Economic and technological development also play a part in renewable energy policy. Policies designed to promote renewable electricity generation may be classified as subsidies, quotas or market-based instruments. Examples of subsidies are production tax credits and feed-in-tariffs (FIT). Production tax credits may be made available to eligible renewable electricity generators through a designated rate per kWh subvention in addition to the wholesale price for a prescribed period. Canada and the USA utilise this mechanism. The feed-in tariff is a more common scheme which has been widely used throughout Europe.
Under this scheme the electric utility is obligated to purchase electricity from certified renewable electricity generation facilities at a rate determined by the regulator. FITs are attractive to renewable electricity generators as it considerably reduces risks such as price, hedging and loan interest. Many American states and some Canadian provinces opt to use quotas rather than fixed prices. With quotas the regulator sets the minimum quantity of renewable electricity that the utility is required to purchase.
Market-based policies are usually designed with an underlying environmental component – emission taxes and cap-and-trade (carbon trading) systems. These implicitly encourage renewable electricity by making conventional (fossil fuel) generation more expensive. The most appropriate choice of incentive is largely determined by the intended goal; if it is to reduce emissions, market-based instruments have proven to be more effective as they are broader and offer more flexibility. Where the goal is rapid uptake of renewable electricity, targeted renewable systems are more suitable.
In a more recent commercial thrust towards the utilisation of renewables, Barbados Light & Power Company Limited has been given planning permission to construct a wind farm at Lamberts in St. Lucy. Its designed generation capacity is 32 million kWh/year. Last year the company introduced a renewable energy rider pilot programme which allows eligible customers with renewable power sources to sell excess power to the grid. All kWh sold to the grid are credited at 1.8 times the Fuel Clause Adjustment or 31.5 cents/kWh, whichever is greater. This rider provides a model for broad-based decentralised domestic and IPP grid connections in the future. Eligible customers are encouraged to participate as there is compensation for excess energy that would otherwise be wasted.

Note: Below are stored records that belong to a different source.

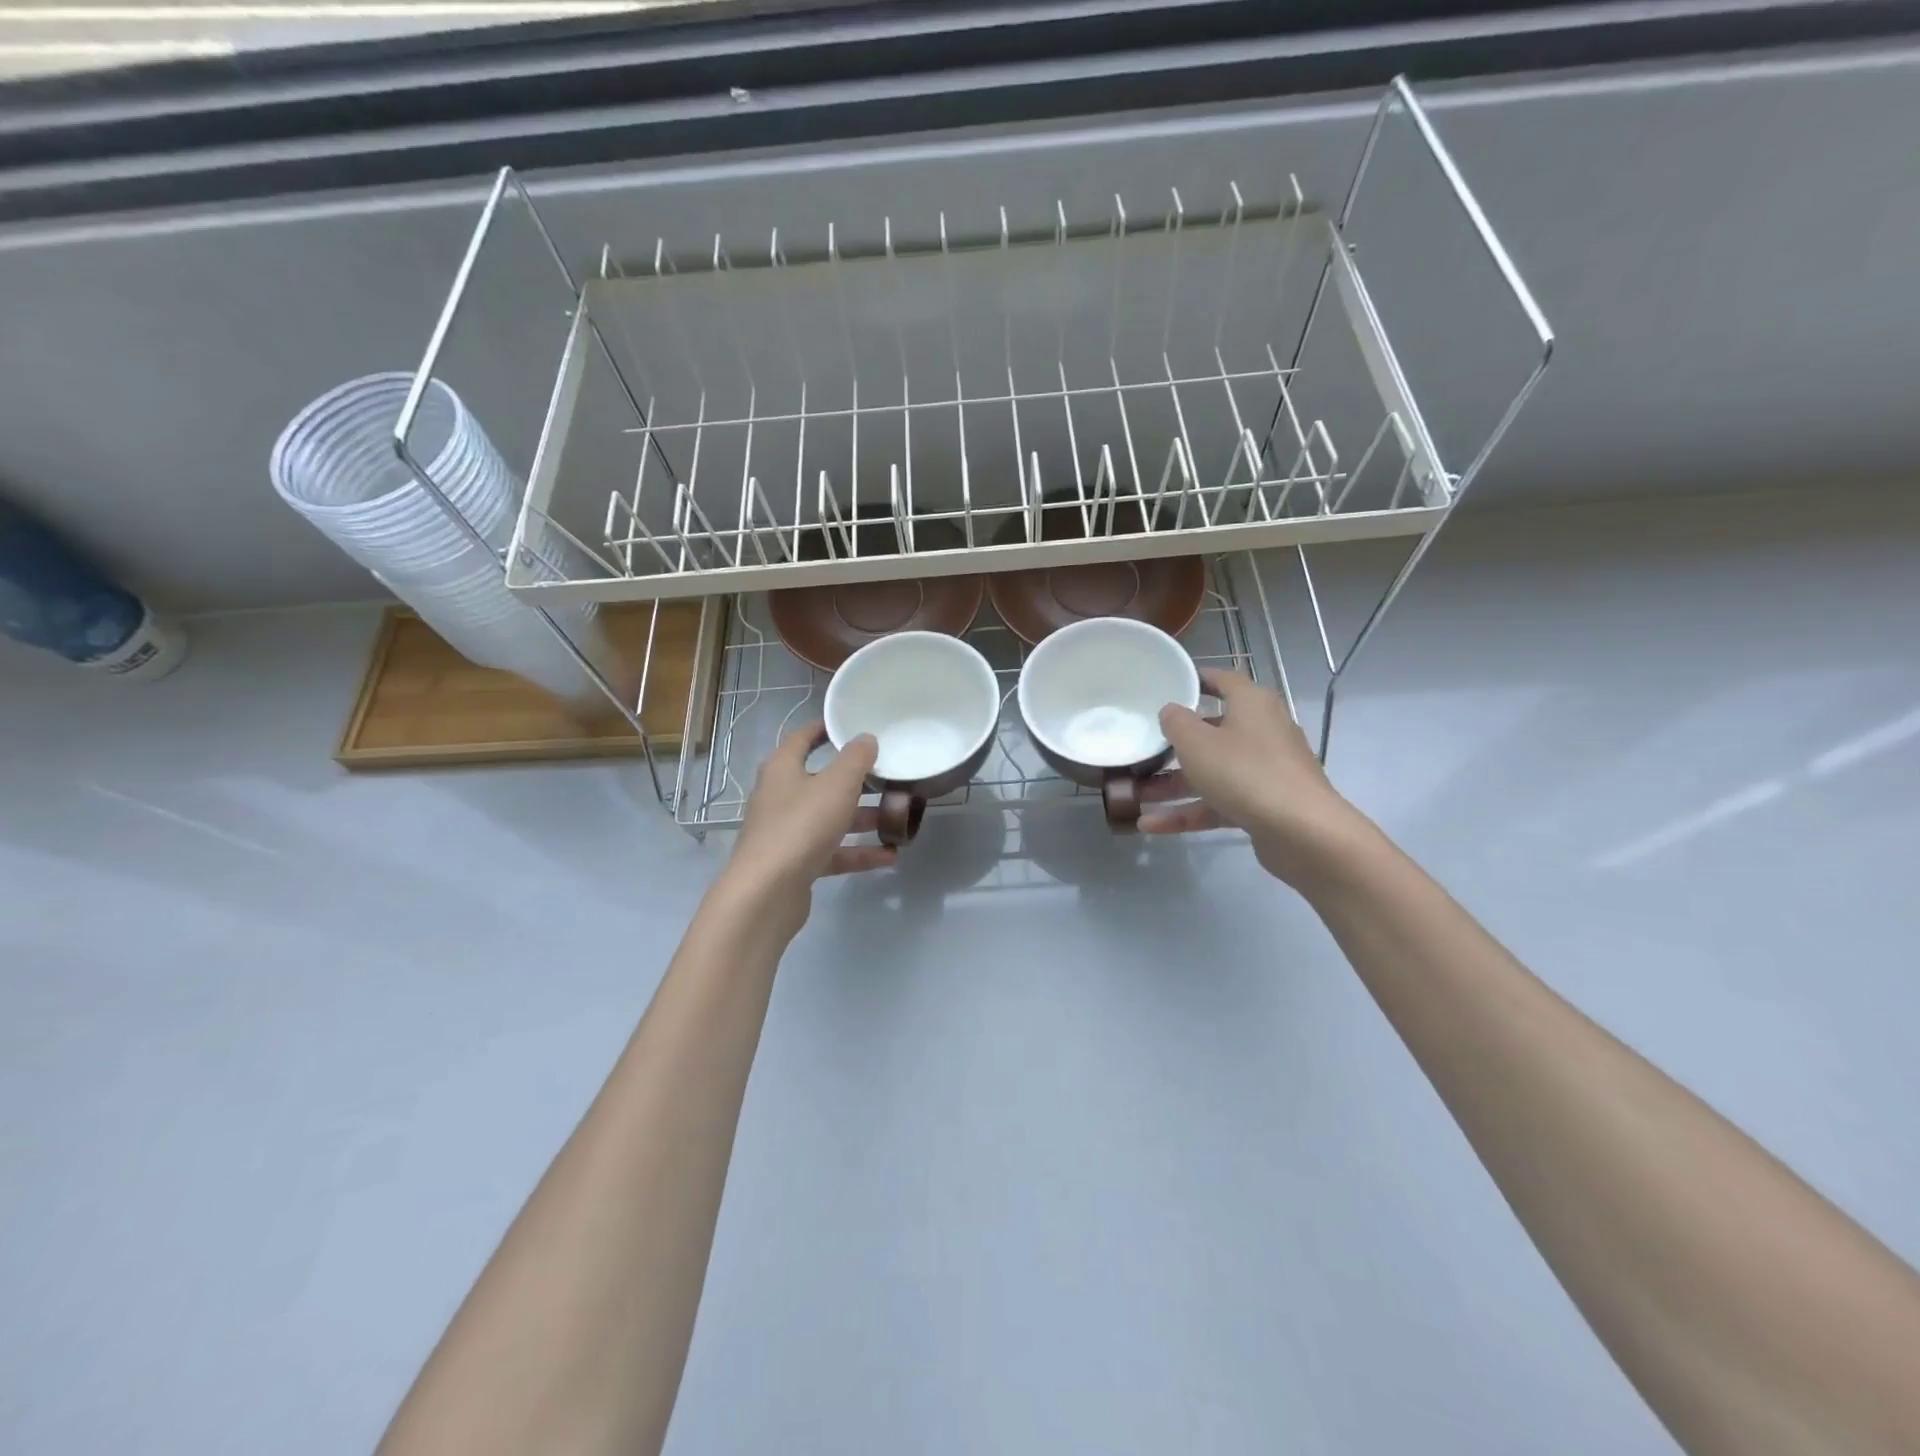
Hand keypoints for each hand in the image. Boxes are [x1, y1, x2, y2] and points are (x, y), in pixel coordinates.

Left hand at [719, 721, 895, 934]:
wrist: (767, 893)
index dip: (826, 729)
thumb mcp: (836, 785)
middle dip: (856, 780)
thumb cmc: (801, 825)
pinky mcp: (797, 863)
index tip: (853, 725)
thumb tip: (866, 739)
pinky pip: (833, 852)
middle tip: (889, 775)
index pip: (803, 738)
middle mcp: (781, 796)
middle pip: (822, 781)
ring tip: (898, 817)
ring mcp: (787, 832)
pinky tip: (890, 855)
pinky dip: (858, 852)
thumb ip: (856, 759)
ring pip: (830, 818)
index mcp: (783, 769)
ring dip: (862, 818)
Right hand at [1139, 668, 1362, 884]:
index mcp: (1252, 704)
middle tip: (1144, 747)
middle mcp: (1262, 731)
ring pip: (1212, 771)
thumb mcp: (1197, 742)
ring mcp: (1265, 770)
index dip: (1197, 680)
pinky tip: (1152, 826)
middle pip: (1213, 731)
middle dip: (1175, 744)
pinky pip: (1218, 802)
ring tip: (1136, 795)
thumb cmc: (1245, 772)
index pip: (1224, 681)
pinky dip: (1188, 812)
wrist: (1302, 832)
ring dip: (1173, 784)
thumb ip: (1176, 722)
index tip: (1169, 685)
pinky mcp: (1263, 804)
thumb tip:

The government of Barbados in association with the Inter-American Development Bank commissioned a study on the Sustainable Energy Framework for Barbados; the final report was submitted in July 2010. This document highlights viable opportunities for investment in renewable technologies, energy efficient strategies, financial instruments and regulatory reform among others. As renewable energy policy is being developed the Commission has adopted a pro-active approach in readying itself, through research, for the effective implementation of such policy directives when they come on-stream.